Anyways, @Tatanka , and whoever else is having sleeping problems, i hope you find what works for you. Glad you’ve quit drinking and have been proactive in doing right by yourself, dude. Oh yeah, also chemical imbalances. Yep, that’ll do it. And also im glad your dog is there for you and that you find solace in him, lucky to both have eachother. 

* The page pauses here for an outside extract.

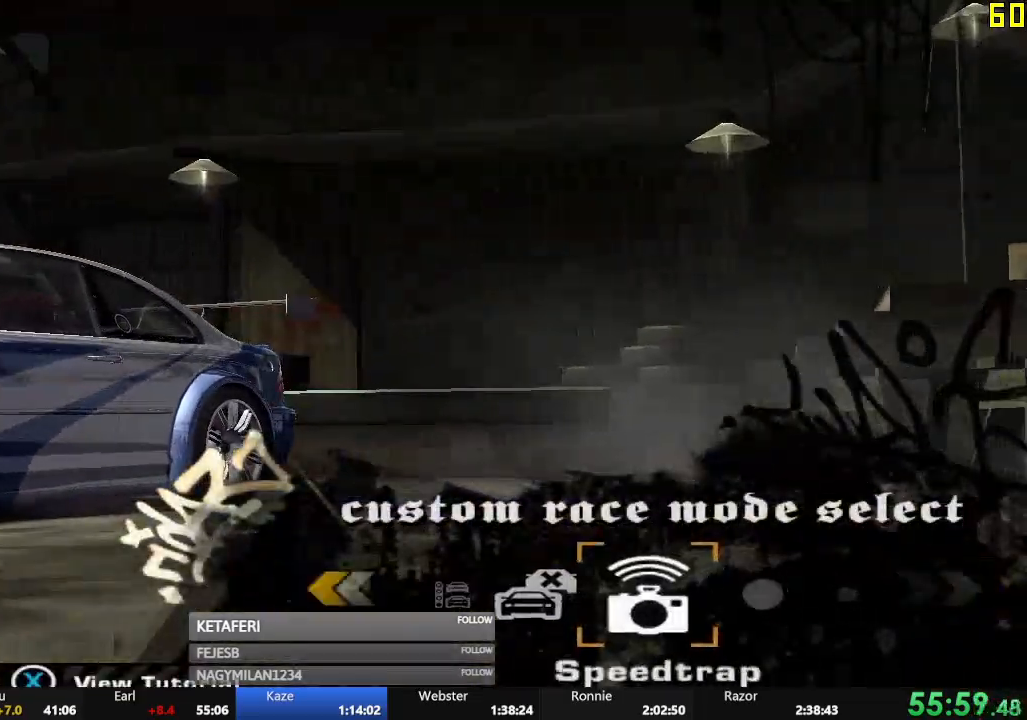
{"buttons": [], "left_stick": "center", "events": [[33, "DPAD_LEFT", "down"], [83, "A", "down"], [117, "DPAD_LEFT", "up"], [150, "A", "up"]]}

Let me know if you find the answers out there.:: im open to trying stuff as im also looking solutions.


----------



## caffine addict (May 13, 2018)

I got Insomnia too, had it for several years. It sometimes triggers and I would always know when I have insomnia because of my heart beat.


----------



## Deleted member 125 (May 14, 2018)

everyone else covered what i was gonna say that its most likely related to the partying. i havnt had good luck with natural sleep stuff like melatonin the only thing that seems to help is exercise. ive found that if im really physically exhausted my brain will calm down a bit and i can sleep more then 2 or 3 hours at a time. also eating poorly can make anxiety/depression symptoms worse, which i think is kinda strange since when im not feeling to hot all i wanna do is eat shit fast food but in reality its best to stay away from that kinda thing.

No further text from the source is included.